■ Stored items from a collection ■

+===+

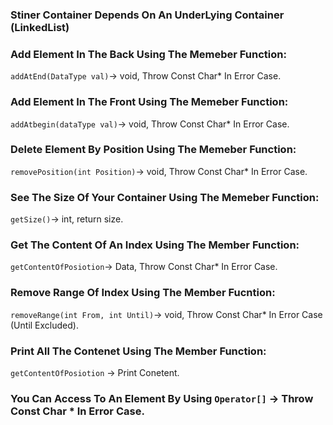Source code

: ### Stiner Container Depends On An UnderLying Container (LinkedList)
### Add Element In The Back Using The Memeber Function:
`addAtEnd(DataType val)`-> void, Throw Const Char* In Error Case.
### Add Element In The Front Using The Memeber Function:
`addAtbegin(dataType val)`-> void, Throw Const Char* In Error Case.
### Delete Element By Position Using The Memeber Function:
`removePosition(int Position)`-> void, Throw Const Char* In Error Case.
### See The Size Of Your Container Using The Memeber Function:
`getSize()`-> int, return size.
### Get The Content Of An Index Using The Member Function:
`getContentOfPosiotion`-> Data, Throw Const Char* In Error Case.
### Remove Range Of Index Using The Member Fucntion:
`removeRange(int From, int Until)`-> void, Throw Const Char* In Error Case (Until Excluded).
### Print All The Contenet Using The Member Function:
`getContentOfPosiotion` -> Print Conetent.
### You Can Access To An Element By Using `Operator[]` -> Throw Const Char * In Error Case.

+===+

Could you reproduce exactly, and only, the lines from the start of the records through the line containing "### Remove Range", leaving out the pictures?

■ Output of the exercise ■
Source code

: ### Stiner Container Depends On An UnderLying Container (LinkedList)
### Add Element In The Back Using The Memeber Function:
`addAtEnd(DataType val)`-> void, Throw Const Char* In Error Case.
### Add Element In The Front Using The Memeber Function:
`addAtbegin(dataType val)`-> void, Throw Const Char* In Error Case.
### Delete Element By Position Using The Memeber Function:
`removePosition(int Position)`-> void, Throw Const Char* In Error Case.
### See The Size Of Your Container Using The Memeber Function:
`getSize()`-> int, return size.
### Get The Content Of An Index Using The Member Function:
`getContentOfPosiotion`-> Data, Throw Const Char* In Error Case.
### Remove Range Of Index Using The Member Fucntion:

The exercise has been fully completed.